* EXERCISE REQUIREMENTS
Copy the text read from every one of the records below verbatim, leaving out the pictures.

* DATASET EXTRACT
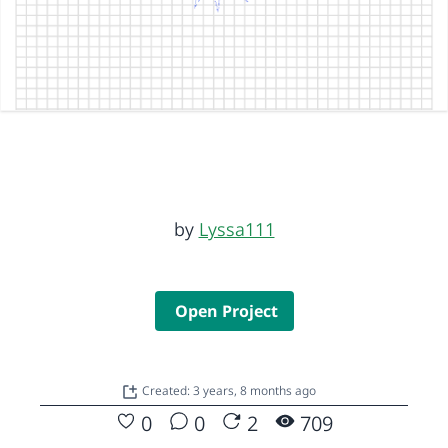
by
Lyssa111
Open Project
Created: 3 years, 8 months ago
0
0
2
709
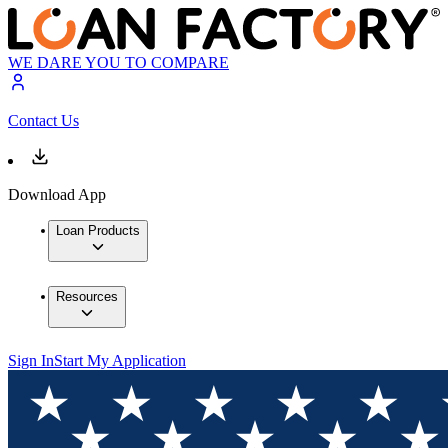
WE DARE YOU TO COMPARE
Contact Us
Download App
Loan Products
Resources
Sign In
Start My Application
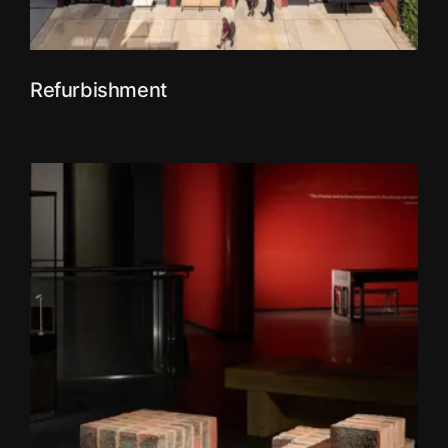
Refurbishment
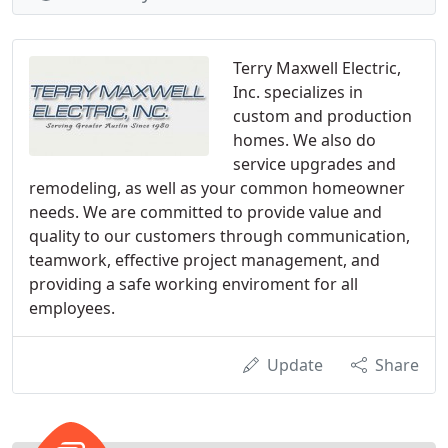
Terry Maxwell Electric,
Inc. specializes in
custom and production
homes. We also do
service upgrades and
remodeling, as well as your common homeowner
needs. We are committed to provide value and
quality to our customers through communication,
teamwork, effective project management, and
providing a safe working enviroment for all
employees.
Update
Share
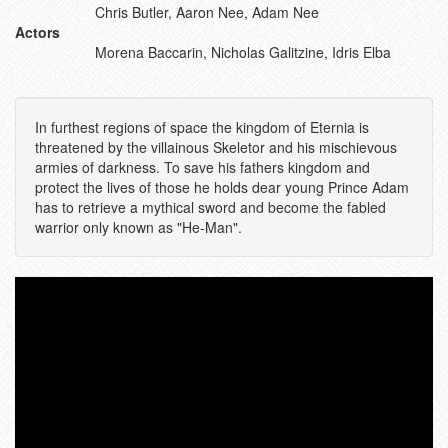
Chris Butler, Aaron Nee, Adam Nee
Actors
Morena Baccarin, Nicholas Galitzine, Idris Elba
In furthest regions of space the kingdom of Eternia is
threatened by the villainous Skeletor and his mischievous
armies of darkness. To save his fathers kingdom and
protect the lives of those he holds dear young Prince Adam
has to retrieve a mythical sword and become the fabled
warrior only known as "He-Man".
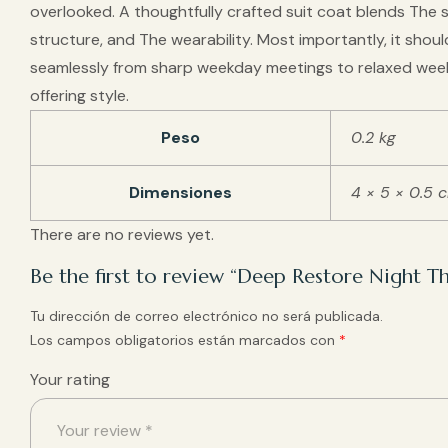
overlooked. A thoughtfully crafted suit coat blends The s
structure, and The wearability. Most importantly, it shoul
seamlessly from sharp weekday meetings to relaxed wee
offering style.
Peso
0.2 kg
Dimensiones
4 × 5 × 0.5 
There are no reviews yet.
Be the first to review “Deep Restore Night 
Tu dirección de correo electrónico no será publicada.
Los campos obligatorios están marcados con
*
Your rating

* ANSWER TO THIS EXERCISE
by
Lyssa111
Open Project
Created: 3 years, 8 months ago
0
0
2
709
WE DARE YOU TO COMPARE
Contact Us
Download App
Loan Products
Resources
Sign In
Start My Application
Refurbishment
Terry Maxwell Electric,
Inc. specializes in
custom and production
homes. We also do
service upgrades and
remodeling, as well as your common homeowner
needs. We are committed to provide value and
quality to our customers through communication,
teamwork, effective project management, and
providing a safe working enviroment for all
employees.
Update
Share
Chris Butler, Aaron Nee, Adam Nee
Actors
Morena Baccarin, Nicholas Galitzine, Idris Elba
In furthest regions of space the kingdom of Eternia is
threatened by the villainous Skeletor and his mischievous
armies of darkness. To save his fathers kingdom and
protect the lives of those he holds dear young Prince Adam
has to retrieve a mythical sword and become the fabled
warrior only known as "He-Man".
overlooked. A thoughtfully crafted suit coat blends The s
structure, and The wearability. Most importantly, it shoul
seamlessly from sharp weekday meetings to relaxed wee
offering style.
Peso
0.2 kg
Dimensiones
4 × 5 × 0.5 
There are no reviews yet.
Be the first to review “Deep Restore Night 
Tu dirección de correo electrónico no será publicada.
Los campos obligatorios están marcados con
*
Your rating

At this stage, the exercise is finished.